Partnerships with, and investment from, Danish companies are at risk because of the increased rhetoric of acquiring Greenland, she said.
“People need to understand that there are consequences – economic consequences – to this,” she said. “We fray this alliance with Denmark because of the rhetoric.”
Murkowski said that Congressional concern over deteriorating relations with Greenland, Denmark and NATO is evident in the doubling of the size of the delegation from five to 10 members.
When the delegation returns home, raising awareness about the business risks is just one of the items on their action plan.
The plan also includes telling the story of the people of Greenland, specifically the anxiety and shock Greenlanders are feeling. Murkowski wants to raise awareness of what the people of Greenland are all about.
In the delegation’s closed-doors meetings, two of the young Greenland parliamentarians stressed that the concept of land ownership doesn’t exist in Greenland. The people don’t own the land, they use the land, and they give back to the land, she explained.
“And I was so moved, because it is every bit the same view as the native people in Alaska,” she said. “It’s across the region. It’s the subsistence connection. It is the cultural connection and the identity that you have with your land. And unfortunately, in the West, we have this idea that everything has to be monetized. You have to own something in order to control it. But that concept doesn’t even exist there.”
Dialing down the rhetoric
Another task for the delegation is to “dial down the rhetoric.”
We must be “sensitive to the implications of the words that are being used. Words matter,” she said. “Any mother who’s ever raised sons knows that your words matter, so choose them carefully. And whether you’re the president of the United States, or whether you’re a nominee to be an ambassador, your words matter even more. And so think about the effect. Yeah. Right now, our NATO partners are rattled.”
Trump’s nomination for ambassador to Iceland, former U.S. Rep. Billy Long, told Arctic Today that he apologizes for comments he made Tuesday about making Iceland the 52nd state with himself as governor.
Murkowski meets with every ambassador nominee in the Arctic before voting on the nomination. She has not yet met with Long.
“Things are really tender right now,” she said. “Canadians are not going to think that something like that is funny. And I don’t think the people in Iceland would think that that is funny either.“
Thom Tillis, Senator for North Carolina, joined other delegates in trying to calm anxieties. He told Danes and Greenlanders watching Danish television to not worry. “This too shall pass,” he said. The television commentators hung on those words and discussed them further in the studio, asking each other how much that can be believed.
Arctic focus
The White House is paying attention to the delegation’s visit, and to legislation submitted to block the administration from trying to take any NATO territory by force, Murkowski said.

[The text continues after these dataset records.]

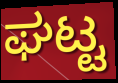
ಘಟ್ಟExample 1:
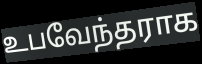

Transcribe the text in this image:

உபவேந்தராக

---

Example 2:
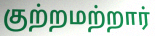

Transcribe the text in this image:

குற்றமற்றார்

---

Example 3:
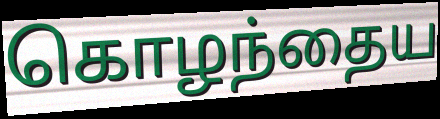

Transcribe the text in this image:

கொழந்தைய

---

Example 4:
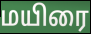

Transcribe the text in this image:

மயிரை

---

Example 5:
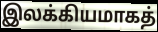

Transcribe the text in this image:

இலக்கியமாகத்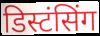
डिस्टंसिंग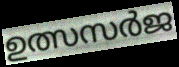
ഉത്സസർജ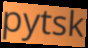
pytsk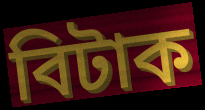
বিটাক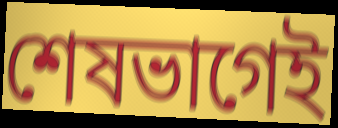
শেষভাগেই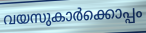
വയസുകാർക്കൊപ്പംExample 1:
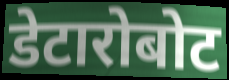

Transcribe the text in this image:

डेटारोबोट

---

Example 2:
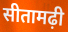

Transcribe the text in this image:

सीतामढ़ी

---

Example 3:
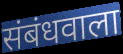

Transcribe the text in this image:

संबंधवाला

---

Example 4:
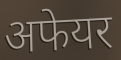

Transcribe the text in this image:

अफेयर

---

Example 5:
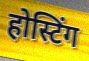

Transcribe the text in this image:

होस्टिंग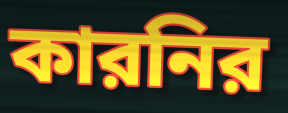
কারনির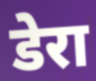
डेराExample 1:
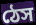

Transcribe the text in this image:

ঠেস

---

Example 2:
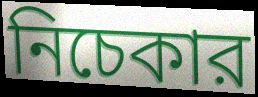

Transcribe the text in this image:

নিচেকার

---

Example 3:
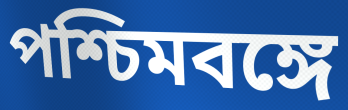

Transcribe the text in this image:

পশ্চিমবঙ্গে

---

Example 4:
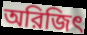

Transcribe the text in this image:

অরিজিৎ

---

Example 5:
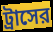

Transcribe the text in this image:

ট্রাসের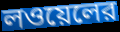
লওয়েলেরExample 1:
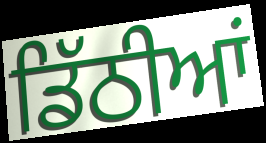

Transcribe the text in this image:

ਡਿੱਠੀਆਂ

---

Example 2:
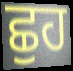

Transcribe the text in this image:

ਛੁਹ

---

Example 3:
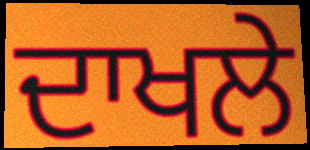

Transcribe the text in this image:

ਦਾਖਲੇ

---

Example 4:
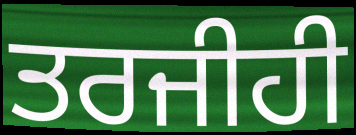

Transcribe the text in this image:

ਤਰਜੀਹੀ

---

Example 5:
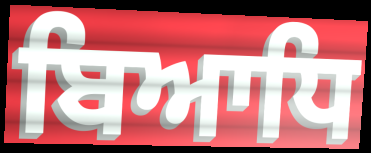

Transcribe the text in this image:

ਬਿਆਧਿ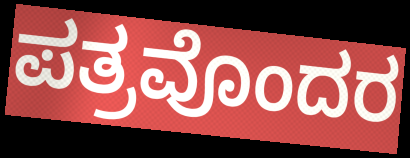
ಪತ್ರವೊಂದರ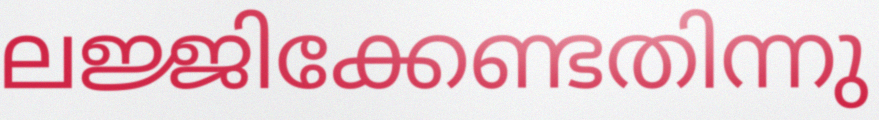
ലജ്ജിക്കേണ്ടതിന്നു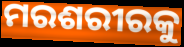
ମରଶରୀରକୁ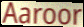
AaroorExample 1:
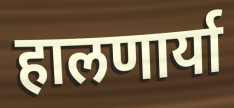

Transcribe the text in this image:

हालणार्या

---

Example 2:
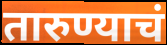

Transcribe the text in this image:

तारुण्याचं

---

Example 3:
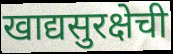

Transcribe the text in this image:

खाद्यसुरक्षेची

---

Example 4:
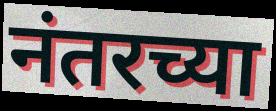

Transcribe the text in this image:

नंतरच्या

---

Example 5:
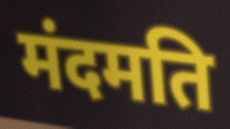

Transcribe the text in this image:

मंदमति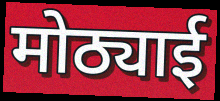
मोठ्याईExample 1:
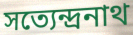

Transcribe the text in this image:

সত্যেন্দ্ৰনাথ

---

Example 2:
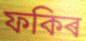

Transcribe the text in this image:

ফকিৰ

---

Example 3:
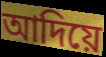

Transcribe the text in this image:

আদিয়ে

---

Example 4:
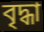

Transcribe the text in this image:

বৃদ্ধা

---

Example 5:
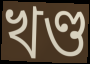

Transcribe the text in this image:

খণ্ড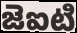
జెఐటి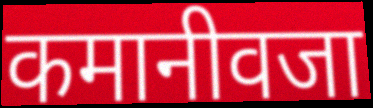
कमानीवजाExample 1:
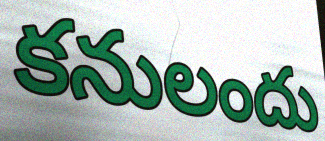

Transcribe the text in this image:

కనులందు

“That’s a line that we just should not cross. If it were to come to that point, you would have the Congress firmly reject it,” she said, citing recent polling showing Americans have little interest in using military force to control Greenland. Seventy-one percent of all Americans believe taking Greenland by force is a bad idea, and just four percent think it is a good idea, according to a recent Reuters poll.
Greenland has dominated the Arctic conversation, leaving little room to discuss much else in recent months. Yet, when there is space for more, she is ready with her list of things the region needs to get back to discussing. Wildfires exposing the permafrost, greater economic cooperations, getting broadband or fiber access to remote areas, space and satellite observation are top of her mind.
“There’s so much that we can talk about as Arctic nations,” she said. But first the delegation will go home and raise awareness about the sentiment in Greenland. “They’re in fear, she said. “The children are afraid when they go to bed at night about what might happen while they sleep.”